Dopo ogni utilizzo risciacqua accuratamente la spugna, strizzala energicamente e riponila in un supporto che permetta il passaggio dell’aria su entrambi i lati. Evita di lasciarla sul fondo del lavello o all’interno di contenitori dove possa rimanere bagnata per molte ore.
Una spugna completamente asciutta tra un utilizzo e l’altro tende a sviluppare meno cattivi odori e mantiene più a lungo le proprie caratteristiche.
Errori da evitare
Lasciare la spugna sempre bagnata. L’umidità continua favorisce la proliferazione dei microrganismi e la comparsa di cattivi odori.
Usare la stessa spugna per tutta la casa. È preferibile avere una spugna dedicata alla cucina e altre per bagno o altre superfici.

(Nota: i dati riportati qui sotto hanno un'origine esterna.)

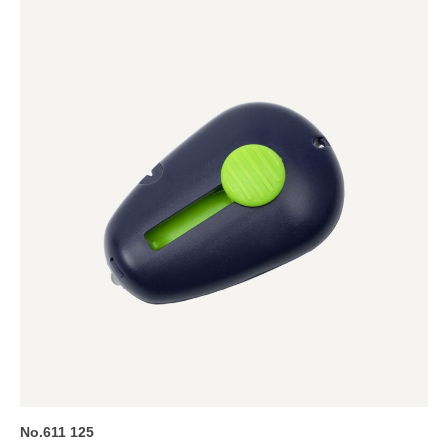
No.611 125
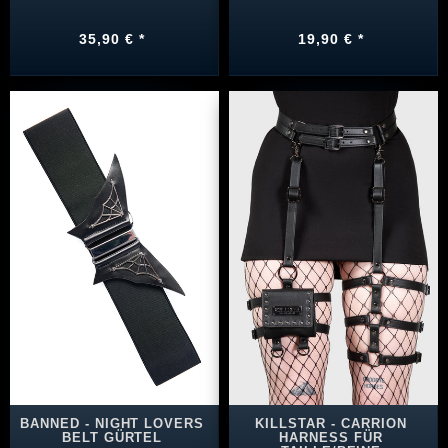
35,90 € *
19,90 € *
BANNED - NIGHT LOVERS
KILLSTAR - CARRION
BELT GÜRTEL
HARNESS FÜR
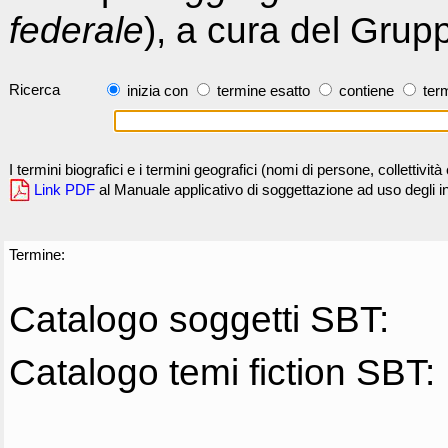
federale
), a cura del Grup
Ricerca
inizia con
termine esatto
contiene
term
I termini biografici e i termini geografici (nomi di persone, collettivi
Link PDF
al Manuale applicativo di soggettazione ad uso degli ind
Termine:
Catalogo soggetti SBT:
Catalogo temi fiction SBT:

Mescolare candeggina e aceto. Questa combinazione produce gas irritanti e non deve mai essere utilizzata.
Continuare a usare una spugna deteriorata. Se è sfilacciata, si sgretola o mantiene cattivi odori anche dopo la pulizia, è il momento di sostituirla.
Riporla in contenitori chiusi ancora umida. La scarsa ventilazione accelera la formazione di muffe e batteri.
Per andare oltre
Sostituisci la spugna da cucina ogni 2-4 settimane, oppure prima se mostra segni evidenti di usura.
Utilizza spugne diverse per lavare stoviglie e pulire il piano di lavoro, così da ridurre il rischio di contaminazioni.
Lava regolarmente anche il porta-spugna con acqua calda e sapone neutro, poiché può accumulare residui e umidità.
Domande frequenti
Ogni quanto bisogna igienizzare la spugna?
È consigliabile effettuare un trattamento di igienizzazione 2-3 volte alla settimana, mentre il semplice lavaggio con acqua calda e detersivo dovrebbe essere eseguito ogni giorno.
Posso usare l’aceto per igienizzare la spugna?
L’aceto può aiutare a ridurre alcuni odori, ma da solo non sostituisce una corretta pulizia con acqua calda e detersivo. Inoltre non deve mai essere mescolato con candeggina o altri prodotti contenenti cloro.
Quando bisogna cambiare la spugna?
Se presenta cattivo odore persistente, si rompe facilmente, perde pezzi oppure rimane macchiata anche dopo la pulizia, è consigliabile sostituirla immediatamente.
È importante far asciugare completamente la spugna?
Sì. L’asciugatura completa tra un utilizzo e l’altro è uno dei metodi più efficaci per limitare la proliferazione dei microrganismi e prolungare la durata della spugna. Una buona ventilazione è spesso più importante dell’utilizzo di prodotti profumati.